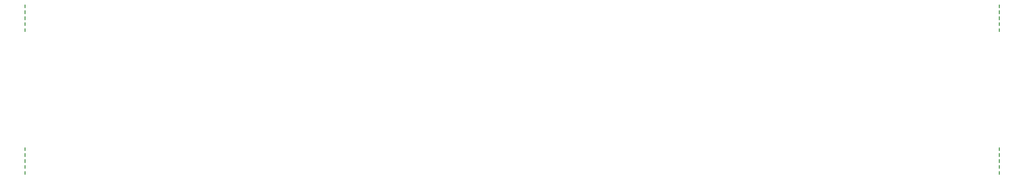
<source format=gbo>
G04 #@! TF.GenerationSoftware,KiCad,Pcbnew,(5.1.2-1)-1*
G04 #@! TF.CreationDate,2020-07-25T23:53:14-05:00*
G04 #@! TF.ProjectId,Dori_bottom_plate,446f7269-5f62-46f7-9474-6f6d5f706c61,rev?*
G04 #@! TF.SameCoordinates,Original*
G04 #@! TF.FileFunction,Legend,Bot*
G04 #@! TF.FilePolarity,Positive*
%FSLAX46Y46*%
G04 Gerber Fmt 4.6, Leading zero omitted, Abs format (unit mm)*
G04 Created by KiCad (PCBNEW (5.1.2-1)-1) date 2020-07-25 23:53:14*
%MOMM*%
%LPD*%
G04 APERTURE LIST*
%ADD10C,0.250000*%
%ADD11C,3.602000*%
%ADD12C,0.902000*%
G04 APERTURE END LIST*
D10*
X374650000Y-64690625D02*
X374650000Y-65484375D01*
X374650000Y-63103125D02*
X374650000Y-63896875D01*
X374650000Y-61515625D02*
X374650000Y-62309375D01*
X374650000Y-59928125D02*
X374650000Y-60721875D01*
X374650000Y-58340625D02*
X374650000Y-59134375D01*
X374650000Y-102790625D02*
X374650000Y-103584375D01*
X374650000Y-101203125D02*
X374650000Y-101996875D01*
X374650000Y-99615625D02*
X374650000Y-100409375D01*
X374650000Y-98028125D02*
X374650000Y-98821875D01*
X374650000Y-96440625D02*
X374650000Y-97234375D01*
X115887500Y-102790625D02*
X115887500Y-103584375D01*
X115887500Y-101203125D02*
X115887500Y-101996875D01*
X115887500Y-99615625D02*
X115887500Y-100409375D01*
X115887500Y-98028125D02*
X115887500Y-98821875D01*
X115887500Y-96440625D02*
X115887500Y-97234375D01*
X115887500Y-64690625D02*
X115887500Y-65484375D01*
X115887500Y-63103125D02*
X115887500Y-63896875D01*
X115887500Y-61515625D02*
X115887500Y-62309375D01*
X115887500Y-59928125D02*
X115887500Y-60721875D01*
X115887500Y-58340625D02*
X115887500Y-59134375D01*
%LPC*%
D11*
X380206250Y-100012500D03*
X380206250Y-61912500D03*
D12*
X373459375Y-61912500D03*
X373459375Y-60388500D03*
X373459375Y-58864500D03*
X373459375Y-63690500D03*
X373459375Y-65214500D03*
X373459375Y-100012500D03*
X373459375Y-98488500D03*
X373459375Y-96964500D03*
X373459375Y-101536500D03*
X373459375Y-103060500D03*
X278606250Y-43259375D03*
X280130250Y-43259375D03*
X281654250Y-43259375D03*
X277082250Y-43259375D03*
X275558250Y-43259375D03*
X354806250Y-43259375D03*
X356330250Y-43259375D03*
X357854250Y-43259375D03*
X353282250Y-43259375D03*
X351758250Y-43259375D03*
X135731250Y-43259375D03*
X137255250Y-43259375D03*
X138779250Y-43259375D03*
X134207250Y-43259375D03*
X132683250Y-43259375D03*
X211931250Y-43259375D03*
X213455250Y-43259375D03*
X214979250Y-43259375D03*
X210407250Y-43259375D03*
X208883250Y-43259375D03*
X193675000Y-118665625D03*
X195199000Y-118665625D03*
X196723000Y-118665625D03*
X192151000Y-118665625D03*
X190627000Y-118665625D03*
X135731250Y-118665625D03*
X137255250Y-118665625D03*
X138779250Y-118665625D03*
X134207250Y-118665625D03*
X132683250Y-118665625D03*
X296862500Y-118665625D03*
X298386500Y-118665625D03*
X299910500Y-118665625D03*
X295338500Y-118665625D03*
X293814500Y-118665625D03*
X354806250Y-118665625D03*
X356330250Y-118665625D03*
X357854250Y-118665625D03*
X353282250Y-118665625D03*
X351758250Y-118665625D03*
X117006250Y-61912500D03*
X117006250Y-60515500D03*
X117006250Y-59118500D03*
X117006250Y-63309500D03*
X117006250Y-64706500D03*
D11*
X110331250Y-100012500D03*
X354806250Y-61912500D03*
X221853125Y-105171875D03*
D12*
X117005893Y-100012500D03*
X117005893Y-98615500D03*
X117005893Y-97218500D03*
X117005893Y-101409500D03*
X117005893Y-102806500D03*
D11*
X135731250Y-61912500D03*
X211931250Y-61940000D03*
X135731250Y-100012500D03*
X278606250Y-61912500D03*
X268684375Y-105171875D03*
X354806250Y-100012500D03*
X110331250Y-61912500D03*
M02*

</source>
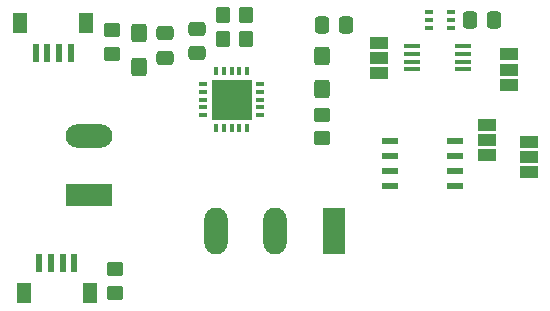
<source format=gbr>
%TF.GenerationSoftware,KiCad,Pcbnew,6.0.2+dfsg-1*%
%TF.CreationDate,2023-01-19T15:29:43-05:00*%
%TF.ProjectId,sensor-board,73656e73-6f72-42d6-926f-6172642e6b69,rev?*%
%TF.SameCoordinates,Original*%
%TF.FileFunction,Soldermask,Top*%
%TF.FilePolarity,Negative*%
%FSLAX46Y46*%
G04 Gerber Fmt 4.6, Leading zero omitted, Abs format (unit mm)*
G04 Created by KiCad (PCBNEW 6.0.2+dfsg-1) date 2023-01-19 15:29:43*
%MOMM*%
%LPD*%
G01*
G04 APERTURE LIST*
G04 Aperture macros list*
%AMRoundRect*
0 Rectangle with rounded corners*
0 $1 Rounding radius*
0 $2 $3 $4 $5 $6 $7 $8 $9 X,Y pos of 4 corners*
0 Add a 4 corners polygon primitive as box body*
4,1,4,$2,$3,$4,$5,$6,$7,$8,$9,$2,$3,0*
0 Add four circle primitives for the rounded corners*
1,1,$1+$1,$2,$3*
1,1,$1+$1,$4,$5*
1,1,$1+$1,$6,$7*
1,1,$1+$1,$8,$9*
0 Add four rect primitives between the rounded corners*
20,1,$1+$1,$2,$3,$4,$5,0*
20,1,$1+$1,$4,$5,$6,$7,0*
20,1,$1+$1,$6,$7,$8,$9,0*
20,1,$1+$1,$8,$9,$2,$3,0*%
G04 Aperture macros list end*
%ADD10R,0.609600X1.549400*%
%ADD11R,1.193800X1.803400*%
%ADD12R,1.980000X3.960000*%
%ADD13O,1.980000X3.960000*%
%ADD14R,1.422400X0.431800*%
%ADD15R,0.762000X0.304800*%
%ADD16R,0.304800X0.762000*%
%ADD17R,3.352800X3.352800*%
%ADD18R,0.650000X0.400000*%
%ADD19R,1.460500X0.533400*%
%ADD20RoundRect,0.250000X0.450000X-0.350000X0.450000X0.350000X-0.450000X0.350000X-0.450000X-0.350000X0*%
%ADD21RoundRect,0.250000X0.350000X0.450000X-0.350000X0.450000X-0.350000X-0.450000X0.350000X-0.450000X0*%
%ADD22RoundRect,0.250000X-0.350000X-0.450000X0.350000X-0.450000X0.350000X0.450000X-0.350000X0.450000X0*%
%ADD23RoundRect,0.250000X-0.450000X0.350000X-0.450000X-0.350000X0.450000X-0.350000X0.450000X0.350000X0*%
%ADD24R,1.500000X1.000000*%
%ADD25R,3.960000X1.980000*%
%ADD26O,3.960000X1.980000*%
%ADD27RoundRect,0.250000X0.425000X-0.537500X0.425000X0.537500X-0.425000X0.537500X-0.425000X-0.537500X0*%
%ADD28RoundRect,0.250000X0.475000X-0.337500X0.475000X0.337500X-0.475000X0.337500X-0.475000X-0.337500X0*%
%ADD29RoundRect,0.250000X0.337500X0.475000X-0.337500X0.475000X-0.337500X-0.475000X0.337500X-0.475000X0*%
%ADD30RoundRect,0.250000X-0.475000X0.337500X-0.475000X-0.337500X0.475000X-0.337500X0.475000X0.337500X0*%
%ADD31RoundRect,0.250000X-0.425000X0.537500X-0.425000X-0.537500X0.425000X-0.537500X0.425000X0.537500X0*%
G04 APERTURE END LIST*
D10*
%TO.C,J2*%
X81049999Y-146975001D03*
X80049998Y-146975001D03*
X79050000Y-146975001D03*
X78049999Y-146975001D03*
D11*
X82349998Y-149500000D03*
X76750000Y-149500000D03*
%TD*%
D10*
%TO.C,J1*%
X77750000Y-129171600D03*
X78750001Y-129171600D03*
X79749999Y-129171600D03*
X80750000Y-129171600D03*
D11*
X76450001Y-126646601D03*
X82049999Y-126646601D03*
%TD*%
D12*
%TO.C,J4*%
X103000000Y-144250000D03*
D13*
X98000000Y-144250000D03*
X93000000Y-144250000D03*
%TD*%
D14*
%TO.C,U5*%
X109628300Y-128625001D03*
X109628300Y-129274999D03*
X109628300Y-129925001D03*
X109628300Y-130574999D03*
X113971700Y-130574999D03*
X113971700Y-129925001D03*
X113971700Y-129274999D03*
X113971700Y-128625001D03*
%TD*%
D15*
%TO.C,U4*%
X91939300Y-131835000D03*
X91939300Y-132485001D03*
X91939300Y-133135000D03*
X91939300Y-133784999D03*
X91939300Y-134435000D03*
D16*
X93065000Y-135560700D03*
X93715001Y-135560700D03*
X94365000Y-135560700D03*
X95014999Y-135560700D03*
X95665000Y-135560700D03*
D15*
X96790700Y-134435000D03*
X96790700Y-133784999D03*
X96790700Y-133135000D03*
X96790700Y-132485001D03*
X96790700Y-131835000D03*
D16*
X95665000Y-130709300D03*
X95014999Y-130709300D03*
X94365000Y-130709300D03*
X93715001Y-130709300D03*
X93065000Y-130709300D03*
D17*
X94365000Y-133135000D03*
%TD*%
D18*
%TO.C,U3*%
X111050000Y-125750000D03*
X111050000Y-126400000D03*
X111050000Y-127050000D03*
X112950000Y-127050000D03*
X112950000Y-126400000D03*
X112950000Y-125750000D03*
%TD*%
D19*
%TO.C,U2*%
X113224150Y-136595000D03*
X113224150Y-137865000D03*
X113224150Y-139135000D03*
X113224150Y-140405000D03*
X107775850Y-140405000D03*
X107775850Y-139135000D03*
X107775850Y-137865000D03*
X107775850Y-136595000D03*
%TD*%
D20*
%TO.C,R10*%
X102000000Y-136400000D03*
X102000000Y-134400000D03*
%TD*%
D21*
%TO.C,R9*%
X95600000Y-126000000D03*
X93600000Y-126000000D03*
%TD*%
D22*
%TO.C,R8*%
X93600000Y-128000000D03*
X95600000Y-128000000D03*
%TD*%
D20*
%TO.C,R2*%
X84500000Y-149500000D03*
X84500000Y-147500000D03*
%TD*%
D23*
%TO.C,R1*%
X84250000Y-127250000D03*
X84250000Y-129250000D03*
%TD*%
D24*
%TO.C,JP4*%
X117800000Y-131900000D03*
X117800000Y-130600000D03*
X117800000Y-129300000D03*
%TD*%
%TO.C,JP3*%
X106800000Y-130900000D03*
X106800000Y-129600000D03*
X106800000Y-128300000D03*
%TD*%
%TO.C,JP2*%
X119500000Y-139300000D03*
X119500000Y-138000000D03*
X119500000Y-136700000D03*
%TD*%
%TO.C,JP1*%
X116000000Y-137850000D03*
X116000000Y-136550000D03*
X116000000Y-135250000D03*
%TD*%
D25*
%TO.C,J3*%
X82250000Y-141250000D03*
D26*
X82250000Y-136250000D03*
%TD*%
D27*
%TO.C,C7*%
X102000000Y-132275000D03*
X102000000Y-129400000D03*
%TD*%
D28*
%TO.C,C6*%
X91400000Y-129200000D03*
X91400000Y-127125000D03*
%TD*%
D29*
%TO.C,C5*%
X104075000Y-126800000D03*
X102000000Y-126800000D03*
%TD*%
%TO.C,C4*%
X116600000Y-126400000D03*
X114525000Y-126400000D03*
%TD*%
D30*
%TO.C,C2*%
X88750000Y-127500000D03*
X88750000Y-129575000D03*
%TD*%
D31*
%TO.C,C1*%
X86500000Y-127500000D03*
X86500000Y-130375000D03*
%TD*%
M02*

</source>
============
**Task:** Leave the pictures out and reproduce exactly the lines from the top of the listing above through the line with "X374650000Y-58340625D02*".

**Output for this exercise:**
<source format=gbo>
G04 #@! TF.GenerationSoftware,KiCad,Pcbnew,(5.1.2-1)-1*
G04 #@! TF.CreationDate,2020-07-25T23:53:14-05:00*
G04 #@! TF.ProjectId,Dori_bottom_plate,446f7269-5f62-46f7-9474-6f6d5f706c61,rev?*
G04 #@! TF.SameCoordinates,Original*
G04 #@! TF.FileFunction,Legend,Bot*
G04 #@! TF.FilePolarity,Positive*
%FSLAX46Y46*%
G04 Gerber Fmt 4.6, Leading zero omitted, Abs format (unit mm)*
G04 Created by KiCad (PCBNEW (5.1.2-1)-1) date 2020-07-25 23:53:14*
%MOMM*%
%LPD*%
G04 APERTURE LIST*
%ADD10C,0.250000*%
%ADD11C,3.602000*%
%ADD12C,0.902000*%
G04 APERTURE END LIST*
D10*
X374650000Y-64690625D02*
X374650000Y-65484375D01*
X374650000Y-63103125D02*
X374650000Y-63896875D01*
X374650000Y-61515625D02*
X374650000Y-62309375D01*
X374650000Y-59928125D02*
X374650000Y-60721875D01*
X374650000Y-58340625D02*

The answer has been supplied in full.